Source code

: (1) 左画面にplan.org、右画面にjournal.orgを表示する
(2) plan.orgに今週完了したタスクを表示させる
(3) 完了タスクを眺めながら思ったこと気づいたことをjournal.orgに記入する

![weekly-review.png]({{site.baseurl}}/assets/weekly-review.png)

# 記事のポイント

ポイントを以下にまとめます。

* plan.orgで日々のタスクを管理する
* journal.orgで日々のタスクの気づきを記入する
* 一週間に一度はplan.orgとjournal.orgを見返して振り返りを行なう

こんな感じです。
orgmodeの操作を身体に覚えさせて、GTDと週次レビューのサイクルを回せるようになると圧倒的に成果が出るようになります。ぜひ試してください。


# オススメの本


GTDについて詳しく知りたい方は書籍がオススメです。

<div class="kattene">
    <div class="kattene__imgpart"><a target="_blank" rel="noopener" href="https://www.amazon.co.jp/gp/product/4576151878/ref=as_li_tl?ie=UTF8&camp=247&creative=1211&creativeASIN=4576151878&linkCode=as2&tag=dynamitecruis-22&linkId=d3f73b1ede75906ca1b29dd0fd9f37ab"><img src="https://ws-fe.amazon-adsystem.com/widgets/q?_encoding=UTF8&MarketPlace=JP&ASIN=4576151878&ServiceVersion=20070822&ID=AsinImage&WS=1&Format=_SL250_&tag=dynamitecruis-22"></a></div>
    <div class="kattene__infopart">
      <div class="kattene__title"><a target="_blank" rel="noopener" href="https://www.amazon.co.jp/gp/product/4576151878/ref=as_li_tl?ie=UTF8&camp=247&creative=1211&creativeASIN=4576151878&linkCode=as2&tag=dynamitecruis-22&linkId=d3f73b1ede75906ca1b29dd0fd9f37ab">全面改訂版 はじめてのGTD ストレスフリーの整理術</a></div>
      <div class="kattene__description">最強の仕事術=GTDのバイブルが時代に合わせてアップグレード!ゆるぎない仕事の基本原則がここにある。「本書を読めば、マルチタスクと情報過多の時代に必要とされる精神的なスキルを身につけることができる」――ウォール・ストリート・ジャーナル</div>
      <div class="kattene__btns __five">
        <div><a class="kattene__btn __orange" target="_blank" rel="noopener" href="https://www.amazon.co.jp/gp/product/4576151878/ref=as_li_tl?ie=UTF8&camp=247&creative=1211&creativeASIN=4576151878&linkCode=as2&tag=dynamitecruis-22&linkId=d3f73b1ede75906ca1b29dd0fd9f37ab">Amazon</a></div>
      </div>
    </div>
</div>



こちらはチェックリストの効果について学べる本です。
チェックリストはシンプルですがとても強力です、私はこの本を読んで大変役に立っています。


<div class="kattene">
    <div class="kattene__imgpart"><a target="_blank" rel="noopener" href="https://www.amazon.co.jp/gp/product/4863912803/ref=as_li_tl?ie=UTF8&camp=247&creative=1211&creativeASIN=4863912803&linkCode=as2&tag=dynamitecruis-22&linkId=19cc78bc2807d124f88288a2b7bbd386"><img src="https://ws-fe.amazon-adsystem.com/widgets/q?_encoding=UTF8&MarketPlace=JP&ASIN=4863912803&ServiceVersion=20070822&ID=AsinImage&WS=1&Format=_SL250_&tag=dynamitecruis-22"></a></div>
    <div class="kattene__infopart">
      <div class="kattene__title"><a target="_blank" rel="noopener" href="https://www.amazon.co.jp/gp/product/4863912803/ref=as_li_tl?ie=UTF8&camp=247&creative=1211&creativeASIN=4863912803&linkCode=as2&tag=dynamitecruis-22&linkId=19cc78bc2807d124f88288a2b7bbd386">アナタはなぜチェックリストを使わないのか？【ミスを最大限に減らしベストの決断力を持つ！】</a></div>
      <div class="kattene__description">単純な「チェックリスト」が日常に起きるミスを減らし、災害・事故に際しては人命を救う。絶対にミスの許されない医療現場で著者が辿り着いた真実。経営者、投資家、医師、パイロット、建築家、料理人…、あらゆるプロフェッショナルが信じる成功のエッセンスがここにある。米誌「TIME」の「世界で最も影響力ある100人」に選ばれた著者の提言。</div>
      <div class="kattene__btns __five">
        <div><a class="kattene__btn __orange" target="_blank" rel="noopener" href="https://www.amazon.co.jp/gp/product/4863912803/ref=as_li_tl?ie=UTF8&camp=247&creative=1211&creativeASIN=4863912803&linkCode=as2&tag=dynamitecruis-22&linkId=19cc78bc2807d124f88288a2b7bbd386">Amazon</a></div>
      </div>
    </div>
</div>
________________
§ WHAT TO WORK ON
Show, from the entries above, every line that includes the string "camp".

§ RESPONSE TO THE TASK
    <div class="kattene__imgpart"><a target="_blank" rel="noopener" href="https://www.amazon.co.jp/gp/product/4576151878/ref=as_li_tl?ie=UTF8&camp=247&creative=1211&creativeASIN=4576151878&linkCode=as2&tag=dynamitecruis-22&linkId=d3f73b1ede75906ca1b29dd0fd9f37ab"><img src="https://ws-fe.amazon-adsystem.com/widgets/q?_encoding=UTF8&MarketPlace=JP&ASIN=4576151878&ServiceVersion=20070822&ID=AsinImage&WS=1&Format=_SL250_&tag=dynamitecruis-22"></a></div>
      <div class="kattene__title"><a target="_blank" rel="noopener" href="https://www.amazon.co.jp/gp/product/4576151878/ref=as_li_tl?ie=UTF8&camp=247&creative=1211&creativeASIN=4576151878&linkCode=as2&tag=dynamitecruis-22&linkId=d3f73b1ede75906ca1b29dd0fd9f37ab">全面改訂版 はじめてのGTD ストレスフリーの整理術</a></div>
        <div><a class="kattene__btn __orange" target="_blank" rel="noopener" href="https://www.amazon.co.jp/gp/product/4576151878/ref=as_li_tl?ie=UTF8&camp=247&creative=1211&creativeASIN=4576151878&linkCode=as2&tag=dynamitecruis-22&linkId=d3f73b1ede75906ca1b29dd0fd9f37ab">Amazon</a></div>
    <div class="kattene__imgpart"><a target="_blank" rel="noopener" href="https://www.amazon.co.jp/gp/product/4863912803/ref=as_li_tl?ie=UTF8&camp=247&creative=1211&creativeASIN=4863912803&linkCode=as2&tag=dynamitecruis-22&linkId=19cc78bc2807d124f88288a2b7bbd386"><img src="https://ws-fe.amazon-adsystem.com/widgets/q?_encoding=UTF8&MarketPlace=JP&ASIN=4863912803&ServiceVersion=20070822&ID=AsinImage&WS=1&Format=_SL250_&tag=dynamitecruis-22"></a></div>
      <div class="kattene__title"><a target="_blank" rel="noopener" href="https://www.amazon.co.jp/gp/product/4863912803/ref=as_li_tl?ie=UTF8&camp=247&creative=1211&creativeASIN=4863912803&linkCode=as2&tag=dynamitecruis-22&linkId=19cc78bc2807d124f88288a2b7bbd386">アナタはなぜチェックリストを使わないのか？【ミスを最大限に減らしベストの決断力を持つ！】</a></div>
        <div><a class="kattene__btn __orange" target="_blank" rel="noopener" href="https://www.amazon.co.jp/gp/product/4863912803/ref=as_li_tl?ie=UTF8&camp=247&creative=1211&creativeASIN=4863912803&linkCode=as2&tag=dynamitecruis-22&linkId=19cc78bc2807d124f88288a2b7bbd386">Amazon</a></div>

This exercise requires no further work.